Minority Language Classes Get Boost With Burma Govt Stipend
By Lawi Weng 14 October 2014
RANGOON — The Union government will provide a stipend for schoolteachers who teach ethnic minority languages in Burma, according to ethnic leaders, in what they say would be a major win for ethnic minorities’ cultures and rights.
Ethnic leaders told The Irrawaddy that the Ministry of Education had asked them to put forward lists of schoolteachers who teach ethnic languages at state schools, with the government in Naypyidaw to pay the instructors 30,000 kyats (US$30) monthly.
If true, it would be the first time the Union government has offered to compensate teachers for dedicating a portion of their instruction to ethnic language study.
In Mon State, a pioneering curriculum that included Mon language instruction has been taught since July, making schools in the state the first to teach an ethnic minority language in a government school in more than 50 years.
An ethnic Mon parliamentarian told The Irrawaddy that he had been told the monthly stipend would be paid retroactively from July.
“We asked for 40,000 [kyats], but they agreed to provide 30,000 for one person,” said Aung Naing Oo, a lawmaker from Moulmein.
“We got our right to let our children study their mother tongue.

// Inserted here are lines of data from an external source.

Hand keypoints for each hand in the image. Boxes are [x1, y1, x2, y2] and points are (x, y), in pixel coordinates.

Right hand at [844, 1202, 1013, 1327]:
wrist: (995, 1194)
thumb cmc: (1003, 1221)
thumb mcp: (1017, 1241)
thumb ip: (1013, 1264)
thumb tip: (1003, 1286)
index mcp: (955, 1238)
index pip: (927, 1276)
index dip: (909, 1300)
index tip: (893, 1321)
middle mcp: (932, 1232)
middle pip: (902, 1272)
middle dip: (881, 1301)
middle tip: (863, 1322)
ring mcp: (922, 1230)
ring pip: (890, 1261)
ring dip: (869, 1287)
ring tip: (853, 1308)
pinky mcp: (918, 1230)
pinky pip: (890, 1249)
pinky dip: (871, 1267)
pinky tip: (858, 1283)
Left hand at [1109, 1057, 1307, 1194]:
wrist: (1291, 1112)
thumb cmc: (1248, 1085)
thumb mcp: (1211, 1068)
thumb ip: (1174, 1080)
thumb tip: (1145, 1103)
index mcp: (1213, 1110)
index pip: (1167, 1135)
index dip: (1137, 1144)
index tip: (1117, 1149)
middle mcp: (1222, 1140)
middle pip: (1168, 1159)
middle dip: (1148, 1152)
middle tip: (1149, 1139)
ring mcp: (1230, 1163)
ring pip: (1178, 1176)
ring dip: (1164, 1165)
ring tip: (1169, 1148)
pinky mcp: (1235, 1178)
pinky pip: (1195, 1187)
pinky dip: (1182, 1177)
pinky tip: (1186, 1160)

We need to say thanks to the government. But we want to say to our Mon people, we have not achieved our political goals yet. It is just the beginning, just a little progress,” he said.

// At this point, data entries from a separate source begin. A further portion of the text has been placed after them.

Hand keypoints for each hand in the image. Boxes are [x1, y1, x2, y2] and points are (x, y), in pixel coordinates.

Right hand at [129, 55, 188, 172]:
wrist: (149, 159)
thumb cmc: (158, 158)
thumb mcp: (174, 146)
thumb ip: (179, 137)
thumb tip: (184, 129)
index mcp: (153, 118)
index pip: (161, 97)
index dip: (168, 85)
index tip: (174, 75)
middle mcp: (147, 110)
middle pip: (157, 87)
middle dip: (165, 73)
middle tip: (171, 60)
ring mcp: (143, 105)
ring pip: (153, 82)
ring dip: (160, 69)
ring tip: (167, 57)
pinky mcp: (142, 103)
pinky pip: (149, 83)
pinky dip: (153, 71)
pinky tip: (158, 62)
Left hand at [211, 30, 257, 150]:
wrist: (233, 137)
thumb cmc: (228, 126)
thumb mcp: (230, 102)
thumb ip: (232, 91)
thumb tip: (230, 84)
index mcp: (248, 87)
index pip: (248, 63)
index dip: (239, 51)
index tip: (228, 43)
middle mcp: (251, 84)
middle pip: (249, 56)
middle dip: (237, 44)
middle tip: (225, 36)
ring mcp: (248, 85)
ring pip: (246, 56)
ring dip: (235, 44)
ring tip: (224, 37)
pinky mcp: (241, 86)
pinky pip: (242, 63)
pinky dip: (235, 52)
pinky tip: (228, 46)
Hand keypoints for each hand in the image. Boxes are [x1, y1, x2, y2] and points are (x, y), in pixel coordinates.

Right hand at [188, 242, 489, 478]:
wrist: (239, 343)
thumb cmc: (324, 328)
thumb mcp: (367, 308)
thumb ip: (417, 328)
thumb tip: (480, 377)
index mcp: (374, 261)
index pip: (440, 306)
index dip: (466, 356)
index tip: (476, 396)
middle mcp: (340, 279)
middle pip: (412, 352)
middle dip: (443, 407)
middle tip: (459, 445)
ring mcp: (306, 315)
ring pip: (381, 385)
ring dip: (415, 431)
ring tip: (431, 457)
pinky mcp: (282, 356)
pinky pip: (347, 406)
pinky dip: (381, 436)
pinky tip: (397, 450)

In Mon State, literature is highly valued, and Buddhist teachings are taught from a young age from Mon-language texts.
“It is important for our Mon children to be able to read their language,” said Aung Naing Oo. “Our children will understand the value of their literature when they can read in their mother language.”
Kachin Literature and Culture (KLC) told The Irrawaddy that the organization had also been informed that government schools in Kachin State would receive money from Naypyidaw for instructors who teach the Kachin language in schools. Currently, there is not an ethnic Kachin language component to government schools’ curricula in Kachin State.

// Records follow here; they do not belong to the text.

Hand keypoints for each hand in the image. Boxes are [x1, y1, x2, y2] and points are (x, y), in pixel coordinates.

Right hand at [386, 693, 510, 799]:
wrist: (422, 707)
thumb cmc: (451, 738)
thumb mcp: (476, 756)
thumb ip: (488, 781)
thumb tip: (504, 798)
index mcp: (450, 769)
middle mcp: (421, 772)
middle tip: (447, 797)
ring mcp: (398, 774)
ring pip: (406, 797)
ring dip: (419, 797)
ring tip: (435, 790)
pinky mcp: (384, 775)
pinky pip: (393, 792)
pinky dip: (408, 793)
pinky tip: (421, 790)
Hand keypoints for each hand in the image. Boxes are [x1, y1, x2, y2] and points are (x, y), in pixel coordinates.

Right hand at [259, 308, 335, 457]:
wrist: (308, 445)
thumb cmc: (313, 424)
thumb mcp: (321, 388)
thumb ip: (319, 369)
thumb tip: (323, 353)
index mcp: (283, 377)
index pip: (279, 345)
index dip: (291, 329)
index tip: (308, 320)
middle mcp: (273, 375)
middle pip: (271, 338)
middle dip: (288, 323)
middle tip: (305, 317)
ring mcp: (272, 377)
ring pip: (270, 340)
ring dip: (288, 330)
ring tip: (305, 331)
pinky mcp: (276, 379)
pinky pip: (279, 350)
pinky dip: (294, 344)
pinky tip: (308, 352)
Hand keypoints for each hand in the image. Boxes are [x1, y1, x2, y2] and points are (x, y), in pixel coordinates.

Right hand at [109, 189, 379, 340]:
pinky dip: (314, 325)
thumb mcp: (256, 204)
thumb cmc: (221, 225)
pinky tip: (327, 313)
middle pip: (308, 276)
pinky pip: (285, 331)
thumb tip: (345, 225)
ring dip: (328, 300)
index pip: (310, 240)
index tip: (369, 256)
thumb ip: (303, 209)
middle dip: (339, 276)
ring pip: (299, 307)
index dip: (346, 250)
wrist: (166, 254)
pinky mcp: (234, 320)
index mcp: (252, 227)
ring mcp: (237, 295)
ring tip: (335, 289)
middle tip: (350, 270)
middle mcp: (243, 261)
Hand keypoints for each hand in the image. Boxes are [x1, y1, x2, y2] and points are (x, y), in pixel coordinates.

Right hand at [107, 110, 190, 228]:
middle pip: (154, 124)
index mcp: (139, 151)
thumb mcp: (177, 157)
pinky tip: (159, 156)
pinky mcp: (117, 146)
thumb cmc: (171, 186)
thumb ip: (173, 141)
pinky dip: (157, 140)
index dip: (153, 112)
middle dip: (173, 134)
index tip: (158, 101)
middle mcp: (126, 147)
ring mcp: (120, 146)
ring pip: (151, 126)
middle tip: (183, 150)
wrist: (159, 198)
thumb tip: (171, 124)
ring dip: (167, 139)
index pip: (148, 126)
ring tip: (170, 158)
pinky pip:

Lum Nyoi, who is the joint secretary from KLC, said her group is helping to prepare government schools to teach the Kachin language.
“They [the Union government] told us to teach [the Kachin language] at schools. We have ongoing talks about the amount of teaching time,” she said.
Sai Maung Tin, a Union-level parliamentarian, said that ethnic Shan schools would also be allowed to incorporate the minority group’s language into the curriculum.
“Our schoolteachers may be provided money in the coming year’s budget,” he said. “We provide our own money to our schoolteachers at the moment.”
The Shan language is not currently taught during the school year, and children are most often given linguistic instruction over the summer months when class is not in session.
Asked about the importance of preserving the Shan language and literature, Sai Maung Tin said the matter was existential.
“Without Shan literature, the Shan people would disappear. Shan people will exist as long as their literature survives.”
Under the democratically elected U Nu government of the 1950s, all schools in Burma’s ethnic areas were permitted to teach ethnic languages, but the military regimes that ruled the country from 1962 enforced monolingual education in all state schools.
As a result, most ethnic groups in the country, as in other parts of the country, only schools run by ethnic rebel administrations have taught local languages.
Amid political reforms initiated after President Thein Sein came to power in 2011, ethnic lawmakers have made requests for mother-tongue teaching to be reinstated. Since 2012, teaching ethnic languages has been permitted, but only outside of school hours, and without any state funding.